De Dunkerque à Tamanrasset
Bouteflika ou les talibans. C’est le choix que nous décrit Nicolas Sarkozy, “un ami qui nous veut du bien”.
Est-ce d’ailleurs pour notre bien, pour quelques milliards d’euros de contrats ou pour contenir les talibans loin des frontières sud de la France, que Sarkozy a décidé de soutenir le régime en place ? Jusqu’à avant-hier, nous ignorions que le voyage du président français en Algérie avait cette finalité de politique intérieure, celle de peser sur la perspective nationale réduite à une alternative binaire entre le statu quo et Kaboul. Nous voilà donc éclairés sur les motivations d’un déplacement entrepris sans Enrico Macias et malgré les appels à y surseoir que les propos de notre ministre des Moudjahidine ont suscités outre-Méditerranée !
La confidence n’est pas sans rappeler le fameux “il faut” par lequel François Mitterrand avait tenté d’exercer sa pression à rebours pour que le processus de prise de pouvoir du FIS “aille à son terme”.
À Paris, on a pris l’habitude de caricaturer nos choix. En métropole, on n’a pas le temps d’affiner l’analyse des contextes politiques dans le tiers-monde. Dans un pays où il y a la droite, l’extrême droite, la droite libérale, la droite gaulliste, le centre, la gauche, la gauche de la gauche, l’extrême gauche, on trouve trop compliqué de compter jusqu’à trois ou quatre quand il s’agit de l’ex-colonie.
Alors, on récapitule : il y a ceux qu’on connaît et ceux qui se font connaître de la manière qu’on sait. Et si des affaires plus pressantes empêchent de se positionner, on peut faire semblant de les confondre grâce au “Qui tue qui ?”, invention qui permet de renvoyer dos à dos autoritarisme militaire et terrorisme islamiste.
Mais Sarkozy n’a rien inventé. Ici aussi, on nous assure que nous avons le choix entre “la réconciliation nationale”, identifiée à un régime, et la violence porteuse de chaos. Même si le choix s’était avéré avoir été de subir les deux — la réconciliation autoritaire et l’insécurité islamiste —, on devrait bientôt le rééditer. Du fin fond du Sud, les “notables” touareg nous l’ont demandé.

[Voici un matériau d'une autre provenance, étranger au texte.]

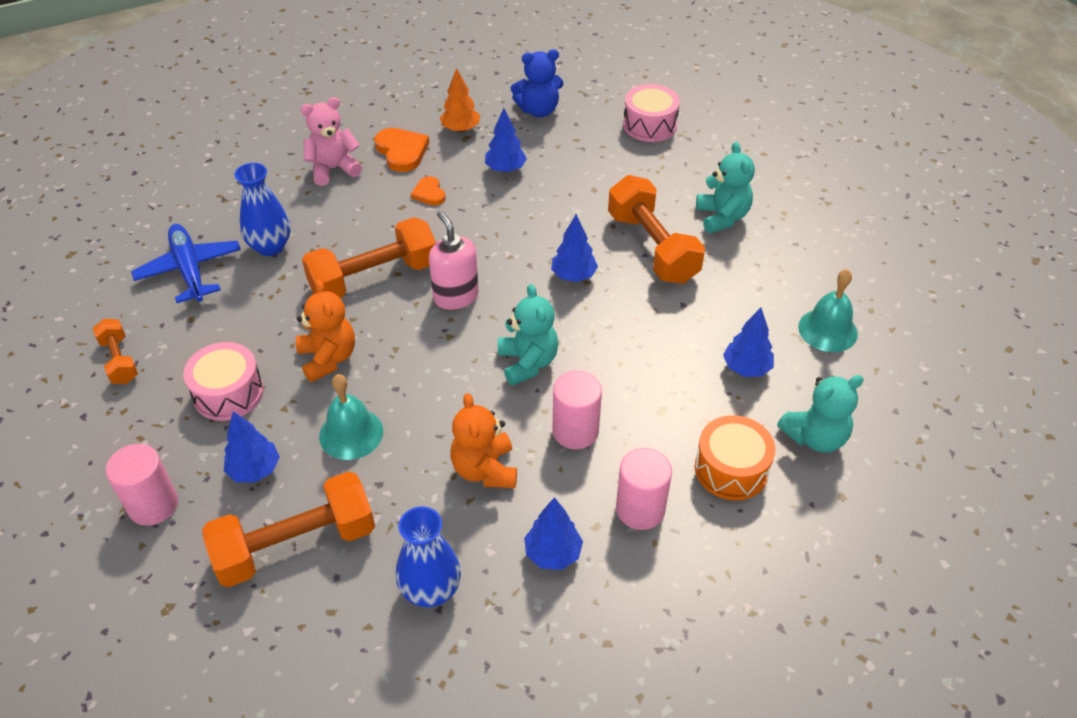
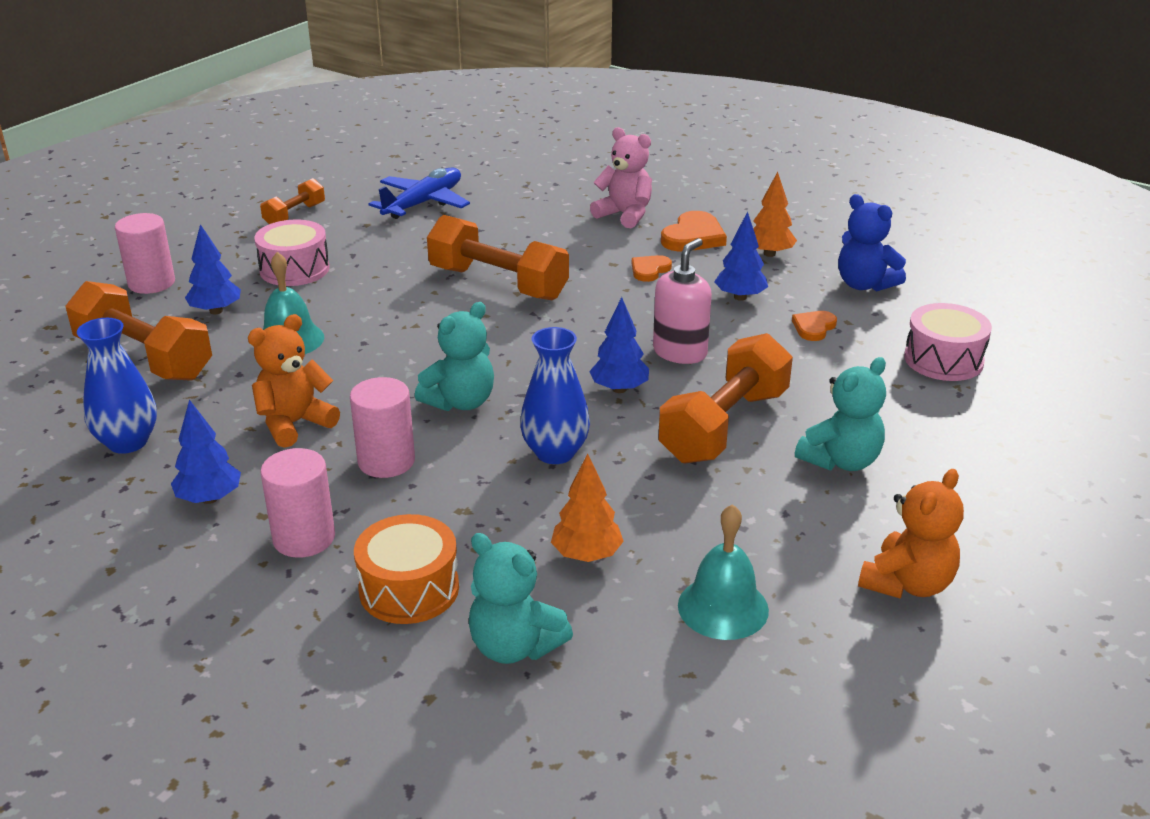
camera: 60 degrees right, 15 degrees down
blue vase [234,163,291,256] -> blue vase moved to [520,327,590,464]
orange teddy bear [296,280,355,382] -> orange teddy bear moved to [858,469,964,599]
pink soap dispenser [429,211,479,310] -> pink soap dispenser moved to [653,238,712,364]
blue tree [723,308,774,377] -> orange tree [551,453,624,562]
none -> orange heart [792,311,837,341]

Curieuse démocratie où l’activité officielle se transforme, longtemps avant l’échéance, en “primaires” permanentes. Mais, soit. On ne va tout de même pas contrarier cette belle unanimité qui s’étend de Dunkerque à Tamanrasset et que partagent la perspicacité républicaine, au Nord, et la sagesse tribale, au Sud !
La France a tout fait pour annuler la course du Dakar, sans se soucier de soutenir la Mauritanie qui, pourtant, réalise de remarquables avancées démocratiques, contre les talibans. Il est vrai que ce pauvre pays n’a pas les milliards qu’il faut pour faire ses courses à Paris.

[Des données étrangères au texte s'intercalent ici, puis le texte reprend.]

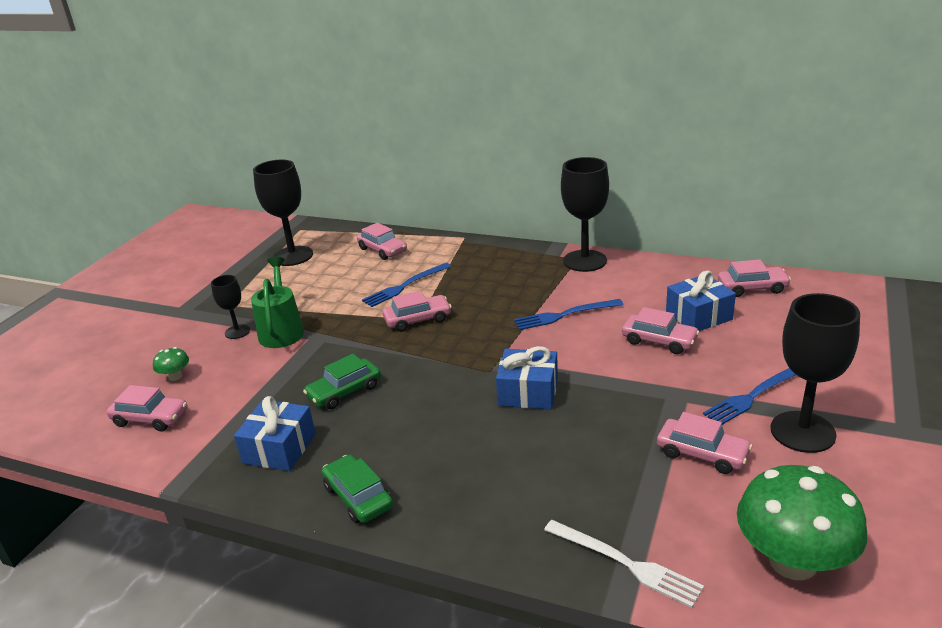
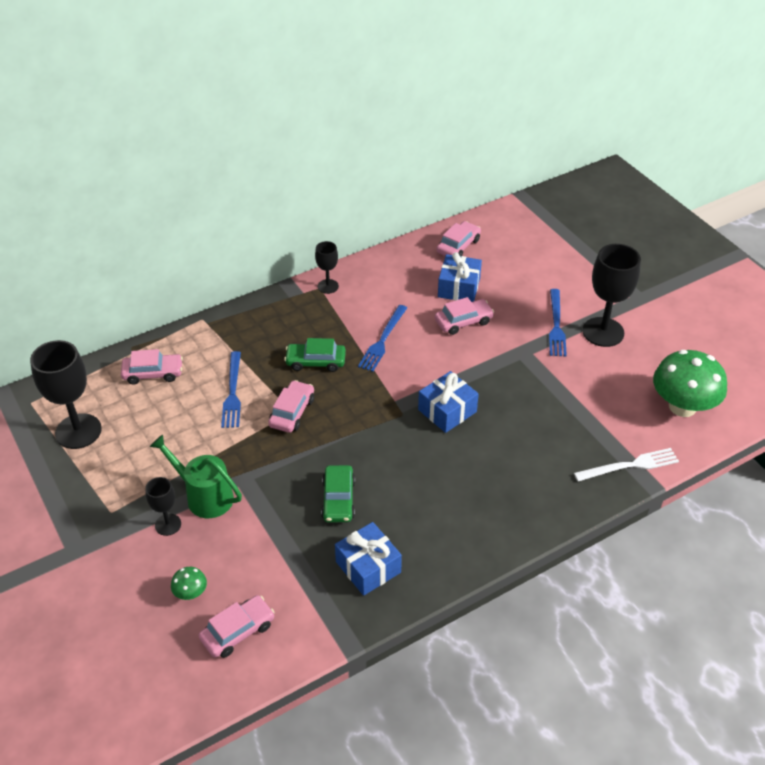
camera: 55 degrees left, 15 degrees up
green car [322,454,393,524] -> green car moved to [284,338,346,372]
black goblet [561,157,609,272] -> black goblet [315,241,339,294], size x0.53
pink car [657,412,753,474] -> none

Sarkozy ne se contente donc pas d’avoir sa préférence ; il édicte une sentence qui ne nous laisse que le choix de conserver notre régime ou d’aider à la révolution “talibane”, montrant ou feignant une superbe ignorance des réels enjeux politiques de l’Algérie qu’il confond avec ses préoccupations de politique étrangère.
Cela dit, il n’y a pas de quoi s’inquiéter : l’Algérien choisira sans surprise. Avec tout ce monde qui pense pour lui, il ne peut pas se tromper.